Manager, Clinical Monitoring

Akebia Therapeutics•Cambridge, MA

8h•Hybrid

About The Position

We are seeking a Clinical Monitoring Manager to support the management of contract CRAs and the management of clinical study site activities for Akebia sponsored clinical trials. This role will also support the study team in various trial related activities. In this role, you will serve as a point of contact for the CRAs and CRO clinical monitoring team (where applicable) and liaise with clinical study sites and contribute to building a culture of team, site and patient centricity. This role is accountable for oversight of clinical monitoring activities from site identification through close out of the study site. The Clinical Monitoring Manager has ‘in-house’ responsibilities (e.g., CRA management), and as required by project scope, sponsor monitoring or co-monitoring visits at the clinical study sites.
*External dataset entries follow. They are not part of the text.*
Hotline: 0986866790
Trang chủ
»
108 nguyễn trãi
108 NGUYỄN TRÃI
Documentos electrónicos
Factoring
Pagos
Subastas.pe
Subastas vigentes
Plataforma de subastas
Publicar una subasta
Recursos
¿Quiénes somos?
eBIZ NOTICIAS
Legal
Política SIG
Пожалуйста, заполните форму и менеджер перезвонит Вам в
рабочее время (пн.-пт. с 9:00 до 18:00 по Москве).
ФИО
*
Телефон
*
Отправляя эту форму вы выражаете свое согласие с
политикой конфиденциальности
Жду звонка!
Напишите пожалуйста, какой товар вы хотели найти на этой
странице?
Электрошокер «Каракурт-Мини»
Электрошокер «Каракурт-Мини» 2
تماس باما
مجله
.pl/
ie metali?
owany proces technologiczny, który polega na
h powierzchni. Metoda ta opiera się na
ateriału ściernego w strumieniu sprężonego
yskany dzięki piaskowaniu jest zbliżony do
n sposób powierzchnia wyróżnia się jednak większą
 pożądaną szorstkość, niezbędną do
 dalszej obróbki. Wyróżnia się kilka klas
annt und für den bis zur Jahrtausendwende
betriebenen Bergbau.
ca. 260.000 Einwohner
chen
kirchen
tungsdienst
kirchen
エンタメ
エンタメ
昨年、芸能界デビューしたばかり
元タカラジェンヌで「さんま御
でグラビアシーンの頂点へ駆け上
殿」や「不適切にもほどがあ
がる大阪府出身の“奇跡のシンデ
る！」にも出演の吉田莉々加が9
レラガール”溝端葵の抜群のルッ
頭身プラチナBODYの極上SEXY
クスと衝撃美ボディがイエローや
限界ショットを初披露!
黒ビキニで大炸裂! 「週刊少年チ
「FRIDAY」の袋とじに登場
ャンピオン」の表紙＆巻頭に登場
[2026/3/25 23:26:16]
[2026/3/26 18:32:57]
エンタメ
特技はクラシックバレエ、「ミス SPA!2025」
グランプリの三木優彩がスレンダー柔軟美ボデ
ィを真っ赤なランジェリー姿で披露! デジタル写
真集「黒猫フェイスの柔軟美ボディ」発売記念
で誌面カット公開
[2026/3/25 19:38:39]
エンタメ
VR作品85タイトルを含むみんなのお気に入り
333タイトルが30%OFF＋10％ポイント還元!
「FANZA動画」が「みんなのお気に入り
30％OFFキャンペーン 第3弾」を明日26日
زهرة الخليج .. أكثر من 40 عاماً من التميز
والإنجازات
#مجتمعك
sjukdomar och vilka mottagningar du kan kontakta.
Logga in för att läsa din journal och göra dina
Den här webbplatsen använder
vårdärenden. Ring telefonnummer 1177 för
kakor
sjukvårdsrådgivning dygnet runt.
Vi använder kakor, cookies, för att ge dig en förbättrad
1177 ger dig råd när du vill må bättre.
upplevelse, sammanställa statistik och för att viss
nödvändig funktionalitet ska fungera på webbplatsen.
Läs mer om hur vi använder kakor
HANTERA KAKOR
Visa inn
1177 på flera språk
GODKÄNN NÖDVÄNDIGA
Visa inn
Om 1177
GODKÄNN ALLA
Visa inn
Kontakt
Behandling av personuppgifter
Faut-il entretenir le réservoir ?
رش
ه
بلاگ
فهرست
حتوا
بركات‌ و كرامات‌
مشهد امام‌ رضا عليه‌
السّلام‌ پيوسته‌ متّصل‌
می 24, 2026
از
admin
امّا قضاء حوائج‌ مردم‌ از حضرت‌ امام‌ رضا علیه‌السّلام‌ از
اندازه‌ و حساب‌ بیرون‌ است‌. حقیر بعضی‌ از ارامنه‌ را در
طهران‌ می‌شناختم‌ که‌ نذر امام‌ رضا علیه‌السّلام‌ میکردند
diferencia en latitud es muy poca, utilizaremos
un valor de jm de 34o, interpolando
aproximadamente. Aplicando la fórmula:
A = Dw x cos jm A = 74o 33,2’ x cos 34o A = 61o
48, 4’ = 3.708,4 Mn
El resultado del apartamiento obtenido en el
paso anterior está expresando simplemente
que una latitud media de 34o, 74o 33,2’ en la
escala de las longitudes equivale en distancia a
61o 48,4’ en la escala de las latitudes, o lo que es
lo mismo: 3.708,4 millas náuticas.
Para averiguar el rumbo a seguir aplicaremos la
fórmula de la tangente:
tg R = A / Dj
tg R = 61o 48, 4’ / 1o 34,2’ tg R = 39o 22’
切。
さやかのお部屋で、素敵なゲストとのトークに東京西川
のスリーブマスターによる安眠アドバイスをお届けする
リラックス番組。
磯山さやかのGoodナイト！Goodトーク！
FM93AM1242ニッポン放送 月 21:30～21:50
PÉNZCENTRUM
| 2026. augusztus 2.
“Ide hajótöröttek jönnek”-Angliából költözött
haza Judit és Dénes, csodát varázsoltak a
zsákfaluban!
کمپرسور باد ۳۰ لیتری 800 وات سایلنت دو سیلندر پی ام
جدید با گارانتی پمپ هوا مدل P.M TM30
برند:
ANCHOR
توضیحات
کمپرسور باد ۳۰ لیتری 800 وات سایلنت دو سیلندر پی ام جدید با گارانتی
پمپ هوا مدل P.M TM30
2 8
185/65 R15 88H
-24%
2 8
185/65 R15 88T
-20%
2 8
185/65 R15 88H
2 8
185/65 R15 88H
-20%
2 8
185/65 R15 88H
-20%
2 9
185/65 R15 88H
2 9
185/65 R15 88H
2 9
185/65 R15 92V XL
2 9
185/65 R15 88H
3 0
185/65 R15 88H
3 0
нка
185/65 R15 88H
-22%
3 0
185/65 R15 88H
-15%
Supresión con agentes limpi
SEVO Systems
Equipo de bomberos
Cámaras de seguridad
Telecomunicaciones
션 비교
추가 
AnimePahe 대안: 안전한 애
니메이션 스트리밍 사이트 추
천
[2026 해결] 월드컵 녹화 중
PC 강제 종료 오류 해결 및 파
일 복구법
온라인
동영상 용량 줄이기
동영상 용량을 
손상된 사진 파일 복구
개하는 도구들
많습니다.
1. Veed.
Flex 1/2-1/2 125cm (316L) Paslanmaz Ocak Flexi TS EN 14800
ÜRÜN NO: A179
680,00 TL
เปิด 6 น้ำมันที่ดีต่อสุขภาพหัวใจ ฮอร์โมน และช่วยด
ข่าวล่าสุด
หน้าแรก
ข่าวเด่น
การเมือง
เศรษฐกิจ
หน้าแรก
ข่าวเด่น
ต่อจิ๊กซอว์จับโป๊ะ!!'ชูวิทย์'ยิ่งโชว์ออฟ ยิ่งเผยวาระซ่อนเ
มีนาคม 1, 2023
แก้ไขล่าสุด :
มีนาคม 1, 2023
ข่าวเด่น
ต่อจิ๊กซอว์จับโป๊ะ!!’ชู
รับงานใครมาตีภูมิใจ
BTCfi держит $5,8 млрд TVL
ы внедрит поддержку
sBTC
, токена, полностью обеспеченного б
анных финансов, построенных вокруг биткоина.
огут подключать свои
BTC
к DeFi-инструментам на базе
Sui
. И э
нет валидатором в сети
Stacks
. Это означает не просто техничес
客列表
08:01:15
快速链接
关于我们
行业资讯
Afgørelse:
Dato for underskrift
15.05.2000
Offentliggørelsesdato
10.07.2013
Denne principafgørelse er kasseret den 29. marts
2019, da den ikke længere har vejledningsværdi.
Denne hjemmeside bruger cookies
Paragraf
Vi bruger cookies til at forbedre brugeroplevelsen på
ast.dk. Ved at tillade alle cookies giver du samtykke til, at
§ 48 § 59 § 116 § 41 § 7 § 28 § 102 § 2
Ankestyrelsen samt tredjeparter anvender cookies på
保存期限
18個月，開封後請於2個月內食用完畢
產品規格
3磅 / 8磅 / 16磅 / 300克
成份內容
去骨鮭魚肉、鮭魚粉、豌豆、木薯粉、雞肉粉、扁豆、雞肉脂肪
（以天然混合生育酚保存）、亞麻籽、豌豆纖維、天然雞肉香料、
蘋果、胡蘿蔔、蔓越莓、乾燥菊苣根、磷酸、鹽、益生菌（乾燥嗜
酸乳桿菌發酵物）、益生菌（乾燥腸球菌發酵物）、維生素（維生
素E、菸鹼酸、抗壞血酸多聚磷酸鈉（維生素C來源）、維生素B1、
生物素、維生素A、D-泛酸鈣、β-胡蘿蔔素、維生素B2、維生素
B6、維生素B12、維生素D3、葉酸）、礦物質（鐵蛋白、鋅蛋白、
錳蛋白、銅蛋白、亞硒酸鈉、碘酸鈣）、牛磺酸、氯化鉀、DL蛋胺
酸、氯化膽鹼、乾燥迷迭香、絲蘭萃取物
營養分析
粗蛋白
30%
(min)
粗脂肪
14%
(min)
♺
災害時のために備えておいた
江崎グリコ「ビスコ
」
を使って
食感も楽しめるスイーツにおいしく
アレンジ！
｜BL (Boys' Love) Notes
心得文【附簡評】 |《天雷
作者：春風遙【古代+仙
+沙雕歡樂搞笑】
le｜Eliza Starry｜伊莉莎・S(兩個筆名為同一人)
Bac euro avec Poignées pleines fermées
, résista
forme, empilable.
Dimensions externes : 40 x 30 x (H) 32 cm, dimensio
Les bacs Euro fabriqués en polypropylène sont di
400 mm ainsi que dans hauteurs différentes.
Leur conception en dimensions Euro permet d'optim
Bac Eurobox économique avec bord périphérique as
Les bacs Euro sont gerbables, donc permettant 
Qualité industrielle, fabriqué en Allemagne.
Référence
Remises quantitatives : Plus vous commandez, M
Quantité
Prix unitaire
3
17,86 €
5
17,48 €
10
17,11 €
The Clinical Monitoring Manager reports into the AD, Clinical Monitoring and collaborates closely with the Clinical Study Lead, assists in the planning/management/execution of Akebia sponsored clinical trials, and contributes to the overall success of the clinical study according to company and department objectives.

Requirements

Requires a BA/BS preferably in nursing, biology, biochemistry, or related areas (advanced degrees desirable)
8+ years of industry experience in clinical research operations
5+ years of experience as a CRA.
2+ years of experience leading a team of CRAs
Experience in study management/monitoring in multiple therapeutic areas
Strong knowledge of International Council for Harmonization (ICH) guidelines, Good Clinical Practice (GCP), and FDA regulations
Experience with risk-based quality management and risk-based monitoring implementation including recent experience working on trials utilizing risk-based monitoring models.
Knowledge of regulatory guidances, requirements, and industry standard practices as pertaining to clinical monitoring practices and clinical study conduct.
Proficiency in Microsoft Office Suite (Word, Excel, PowerPoint) and Smartsheet
Experience with EDC systems, electronic trial master files (eTMFs) and other clinical trial databases and systems
Strong understanding of clinical trial processes and study conduct
Excellent organizational and time management skills
Effective communication and interpersonal skills, with the ability to work collaboratively in a team environment, but can also work independently without significant oversight
Experience working in a fast-paced and dynamic environment
Ability to communicate effectively with external health care providers and service providers, and Akebia cross-functional team members.
Ability to facilitate discussions and share knowledge across multiple study teams, functional lines, and management levels.
Able to influence without authority.
Position may require up to 35% travel, including mandatory in-person attendance at all-hands meetings twice a year.

Nice To Haves

Recent experience working on respiratory, dermatology and / or gastrointestinal clinical trials a plus
Certification as a Clinical Research Associate (CCRA) or equivalent preferred

Responsibilities

Primary responsibility for the implementation and management of monitoring activities for assigned clinical studies to ensure timely, quality data in alignment with the global needs of the Clinical Development team and industry clinical data standards.
Draft and/or provide review of vendor monitoring plans and ensure compliance with Akebia’s standards.
Oversee monitoring activities during the course of the clinical study and ensure compliance to the monitoring plan(s).
Review monitoring visit reports, monitor visit scheduling, report completion metrics, protocol deviations, issues and action items to identify site- and study-level issues.
Proactively identify, prevent, and mitigate monitoring risks.
Manage/resolve site and/or monitoring issues including retraining, issue escalation, and implementation of corrective actions to prevent recurrence.
Perform monitoring/ monitoring oversight visits as required either independently or manage CRAs in the conduct of monitoring oversight visits to assess CRO performance.
Prepare templates for visit reports and associated correspondence.
Work cross-functionally to develop and execute action plans to address findings.
Oversee development and implementation of project specific processes, tools, and documents (e.g., monitoring oversight plans, site visit report templates, monitoring tools)
Support the training and development of in-house CRAs and ensuring study training compliance is maintained
Develop/review training materials and study tools for site and CRA use.
May act as line manager for CRAs directly or through a functional service provider, ensuring resources meet qualifications and performance expectations.
Provide input into the development and implementation of clinical monitoring SOPs.
Build relationships cross-functionally and with CROs/vendor support of the mission and goals for the monitoring function.
Drive improvements and innovation to enhance the quality of monitoring/ monitoring oversight activities; collaborate with clinical development and data management to define risk-based and remote monitoring approaches.
Support a culture of continual improvement and innovation; promote knowledge sharing.